NEAR’s on-chain governance body, the House of Stake, passed proposal HSP-027 to eliminate the protocol’s developer gas rebate, shifting the fee model so that all network gas fees are burned rather than partly rebated to smart-contract owners, according to The Defiant.
Under the current design, 30% of gas fees generated by smart contract calls go to the contract’s owner, with the remaining 70% burned. Once the change is implemented, expected around August 2026 with the nearcore v2.14 release, the rebate will drop to 0%, meaning all gas fees are burned.
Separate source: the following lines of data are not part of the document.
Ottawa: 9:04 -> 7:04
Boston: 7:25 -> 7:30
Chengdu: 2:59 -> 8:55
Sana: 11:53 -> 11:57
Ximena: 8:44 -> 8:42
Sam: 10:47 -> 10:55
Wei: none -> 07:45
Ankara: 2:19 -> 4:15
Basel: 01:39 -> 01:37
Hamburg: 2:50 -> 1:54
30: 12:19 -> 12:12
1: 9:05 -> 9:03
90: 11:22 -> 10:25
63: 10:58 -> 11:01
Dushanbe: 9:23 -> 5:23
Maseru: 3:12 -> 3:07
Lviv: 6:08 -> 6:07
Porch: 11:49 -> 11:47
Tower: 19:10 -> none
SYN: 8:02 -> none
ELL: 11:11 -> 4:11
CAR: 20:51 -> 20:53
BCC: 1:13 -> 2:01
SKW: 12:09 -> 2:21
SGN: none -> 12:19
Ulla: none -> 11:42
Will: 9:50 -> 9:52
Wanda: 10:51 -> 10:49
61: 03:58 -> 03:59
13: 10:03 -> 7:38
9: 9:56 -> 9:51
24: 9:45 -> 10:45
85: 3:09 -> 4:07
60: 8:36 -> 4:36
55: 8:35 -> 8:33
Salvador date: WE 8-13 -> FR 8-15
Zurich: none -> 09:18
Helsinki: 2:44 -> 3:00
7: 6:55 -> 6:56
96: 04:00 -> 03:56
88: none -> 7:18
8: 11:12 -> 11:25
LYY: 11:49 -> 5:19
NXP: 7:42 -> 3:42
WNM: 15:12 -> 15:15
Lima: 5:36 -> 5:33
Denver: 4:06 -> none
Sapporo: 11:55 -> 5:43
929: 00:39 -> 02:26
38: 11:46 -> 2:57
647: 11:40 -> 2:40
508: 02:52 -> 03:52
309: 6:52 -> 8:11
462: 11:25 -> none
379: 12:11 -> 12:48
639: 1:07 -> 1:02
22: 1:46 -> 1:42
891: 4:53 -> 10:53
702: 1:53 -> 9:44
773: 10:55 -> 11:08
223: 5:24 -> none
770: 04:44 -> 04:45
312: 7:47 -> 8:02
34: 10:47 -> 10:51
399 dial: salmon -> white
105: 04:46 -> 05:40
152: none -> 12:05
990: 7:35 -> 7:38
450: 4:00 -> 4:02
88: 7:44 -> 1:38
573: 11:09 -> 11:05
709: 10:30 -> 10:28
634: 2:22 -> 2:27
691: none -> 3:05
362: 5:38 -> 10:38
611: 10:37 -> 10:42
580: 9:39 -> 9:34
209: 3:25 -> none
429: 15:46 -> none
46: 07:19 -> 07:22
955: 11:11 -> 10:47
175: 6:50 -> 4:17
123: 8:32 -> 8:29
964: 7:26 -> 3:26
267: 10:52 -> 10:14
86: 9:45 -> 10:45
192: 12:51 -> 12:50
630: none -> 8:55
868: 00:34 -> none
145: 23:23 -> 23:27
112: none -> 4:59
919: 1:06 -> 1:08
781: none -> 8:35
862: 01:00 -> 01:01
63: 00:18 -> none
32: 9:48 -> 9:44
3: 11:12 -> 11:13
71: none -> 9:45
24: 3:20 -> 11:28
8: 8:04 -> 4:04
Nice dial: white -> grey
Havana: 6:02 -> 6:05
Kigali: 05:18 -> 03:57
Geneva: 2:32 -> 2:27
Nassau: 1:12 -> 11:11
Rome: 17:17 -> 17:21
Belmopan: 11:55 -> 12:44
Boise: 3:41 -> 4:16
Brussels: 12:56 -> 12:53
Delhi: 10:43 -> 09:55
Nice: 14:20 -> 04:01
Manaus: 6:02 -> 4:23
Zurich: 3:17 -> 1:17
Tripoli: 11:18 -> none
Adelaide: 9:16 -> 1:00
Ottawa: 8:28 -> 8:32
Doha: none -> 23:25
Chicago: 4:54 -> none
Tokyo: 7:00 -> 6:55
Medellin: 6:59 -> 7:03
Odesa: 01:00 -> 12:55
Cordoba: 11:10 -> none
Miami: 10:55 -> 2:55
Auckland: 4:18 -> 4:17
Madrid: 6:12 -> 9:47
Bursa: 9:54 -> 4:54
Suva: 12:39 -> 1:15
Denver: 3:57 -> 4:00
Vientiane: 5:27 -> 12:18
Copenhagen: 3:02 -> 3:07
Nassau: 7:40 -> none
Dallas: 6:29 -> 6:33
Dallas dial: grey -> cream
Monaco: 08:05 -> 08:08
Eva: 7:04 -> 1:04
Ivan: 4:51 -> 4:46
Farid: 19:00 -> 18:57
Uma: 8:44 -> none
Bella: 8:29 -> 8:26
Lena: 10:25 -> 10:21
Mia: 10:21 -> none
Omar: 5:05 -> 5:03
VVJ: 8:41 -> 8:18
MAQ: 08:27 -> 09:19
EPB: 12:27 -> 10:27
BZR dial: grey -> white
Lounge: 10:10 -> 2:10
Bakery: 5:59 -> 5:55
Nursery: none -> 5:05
The vote drew support from delegates representing 46 votes totaling 4.66 million veNEAR, versus two votes totaling 1,819 veNEAR against, with NEAR co-founder Illia Polosukhin confirming the outcome. Polosukhin said the rebate no longer fits how most NEAR applications monetize, noting that many projects sponsor gas costs and recoup revenue through spreads, subscriptions or ads, and he cited an accounting issue because the rebate was hard to distinguish from ordinary user deposits.
Polosukhin also framed the decision as a test of the House of Stake’s authority over NEAR’s core economic parameters, ahead of future proposals. He said the change is expected to make NEAR token issuance more deflationary by removing a carve-out from fee burning, without altering the network’s broader value-capture model.